C'est à l'époque mouvementé du Front populaire de Léon Blum en France, des Mussolini et Hitler chez nos voisins et de la guerre civile en Espagne, que le dimanche de Pentecôte, 16 mai 1937, à 18 h 30, Laetitia Toureaux est poignardée dans le métro à la station Porte-de-Charenton, Boulevard Poniatowski à 75012 Paris.
Laetitia Toureaux est une jeune veuve de 29 ans, née Yolanda Nourrissat le 11 septembre 1907 au hameau Oyace en Vallée d'Aoste en Italie. La dernière-née d'une famille pauvre qui a émigré en 1919 en France, où elle a épousé en 1930 Jules Toureaux, mort de tuberculose, 2 ans avant son propre décès.
Laetitia travaille comme simple ouvrière à Saint-Ouen-sur-Seine dans une usine, où elle emballe des boîtes de cirage Lion Noir. Simultanément, elle accomplit certaines missions clandestines pour un ex-officier de police à la solde de l'ambassade d'Italie à Paris.
Ces missions secrètes constituent un premier facteur qui pourrait être à l'origine de ce meurtre jamais élucidé et que l'écrivain, journaliste et scénariste
Léon Treich a qualifié dans "Historia" en 1957 de "crime parfait".
L'autre facteur susceptible d'être la cause de son assassinat est lié à la personne de la victime elle-même. Il se trouve que Laetitia Toureaux était une jeune femme de grande beauté et au charme indéniable qui a eu des amants et toute une série d'admirateurs, d'autant plus qu'elle s'occupait le soir du vestiaire d'une boîte de nuit à la mode. Sans être pour autant une allumeuse ou une traînée, il est certain qu'elle ne passait pas inaperçue.

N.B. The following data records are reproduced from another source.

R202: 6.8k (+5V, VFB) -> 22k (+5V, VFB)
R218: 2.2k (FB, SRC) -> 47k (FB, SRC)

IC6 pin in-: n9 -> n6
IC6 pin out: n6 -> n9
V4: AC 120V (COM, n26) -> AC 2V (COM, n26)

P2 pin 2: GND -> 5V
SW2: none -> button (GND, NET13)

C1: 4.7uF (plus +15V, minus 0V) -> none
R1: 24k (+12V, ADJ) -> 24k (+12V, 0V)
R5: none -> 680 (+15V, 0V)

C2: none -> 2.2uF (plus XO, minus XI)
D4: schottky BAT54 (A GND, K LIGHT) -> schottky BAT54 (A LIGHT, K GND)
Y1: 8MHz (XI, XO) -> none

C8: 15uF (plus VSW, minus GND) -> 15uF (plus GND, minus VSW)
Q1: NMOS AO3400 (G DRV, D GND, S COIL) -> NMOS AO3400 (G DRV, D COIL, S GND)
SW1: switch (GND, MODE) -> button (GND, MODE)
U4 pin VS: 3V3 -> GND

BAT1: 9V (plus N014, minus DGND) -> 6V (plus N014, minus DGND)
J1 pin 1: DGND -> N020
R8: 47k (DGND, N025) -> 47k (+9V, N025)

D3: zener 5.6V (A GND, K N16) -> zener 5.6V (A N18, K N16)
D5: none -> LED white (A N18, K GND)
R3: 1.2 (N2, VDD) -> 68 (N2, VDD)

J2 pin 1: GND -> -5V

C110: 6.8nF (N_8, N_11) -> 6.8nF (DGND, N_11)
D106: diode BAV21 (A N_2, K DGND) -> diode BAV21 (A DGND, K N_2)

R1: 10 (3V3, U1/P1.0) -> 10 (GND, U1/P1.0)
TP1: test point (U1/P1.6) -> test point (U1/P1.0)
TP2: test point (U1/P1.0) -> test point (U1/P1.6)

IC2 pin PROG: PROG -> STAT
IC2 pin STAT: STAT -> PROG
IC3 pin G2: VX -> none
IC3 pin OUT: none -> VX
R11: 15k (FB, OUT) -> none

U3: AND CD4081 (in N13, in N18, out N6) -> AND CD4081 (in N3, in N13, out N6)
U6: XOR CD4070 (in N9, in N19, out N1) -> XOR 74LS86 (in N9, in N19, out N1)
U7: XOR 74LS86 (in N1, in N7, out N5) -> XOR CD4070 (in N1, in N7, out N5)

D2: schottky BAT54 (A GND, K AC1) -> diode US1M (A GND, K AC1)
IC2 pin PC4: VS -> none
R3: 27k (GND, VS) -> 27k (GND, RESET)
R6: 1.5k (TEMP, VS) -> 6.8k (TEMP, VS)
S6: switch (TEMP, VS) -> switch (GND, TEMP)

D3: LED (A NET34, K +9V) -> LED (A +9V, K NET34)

Patiemment, dans son ouvrage, l'auteur suit ces deux pistes de bien avant l'événement tragique, particulièrement au cours des mois de mars, avril et début mai 1937 et dans une seconde partie, dans la suite réservée à ce crime et l'enquête policière qui n'a jamais abouti.
Je veux bien comprendre qu'en haut lieu, on ne voulait à cette époque surtout pas un incident diplomatique avec l'Italie fasciste de Mussolini et que dès lors les commissaires de police chargés de l'enquête n'ont évidemment pas fait preuve d'excès de zèle pour arrêter un suspect, pouvant avoir un lien avec les opposants du "Duce" en France. Il s'agit cependant d'une hypothèse qui, quoique vraisemblable, n'explique pas tout.
J'ignore comment interpréter les rencontres entre la séduisante Laetitia et le non moins séduisant comte
Galeazzo Ciano (1903-1944), ministre des Affaires étrangères et gendre de Mussolini, l'époux de sa fille Edda ? Est-ce que ces deux se sont réellement rencontrés comme décrit dans le livre ou s'agit-il d'une liberté poétique de l'auteur ?
Personnellement, rien que par la façon dont le crime a été commis, un couteau de cuisine enfoncé brutalement dans le cou de la victime, je pencherai plutôt pour un crime commis par un amoureux éconduit qu'une liquidation politique par un professionnel, qui se serait probablement plutôt servi d'une autre arme.
Malheureusement, nous ne saurons donc jamais la vérité.
Christian di Scipio a écrit un roman policier instructif, qui est peut-être un peu long dans sa première partie, mais nous plonge dans une France, où à côté des excès de la Cagoule d'Eugène Deloncle (1890-1944) et Jean Filiol (1909- ?), il y avait aussi au cinéma "La Grande Illusion" de
Jean Renoir avec
Jean Gabin et ”
Regain" de
Marcel Pagnol avec Fernandel, et au théâtre "Jeux dangereux" d'
Henri Decoin avec la belle
Danielle Darrieux (1917-2017), à qui, paraît-il, Laetitia Toureaux ressemblait physiquement.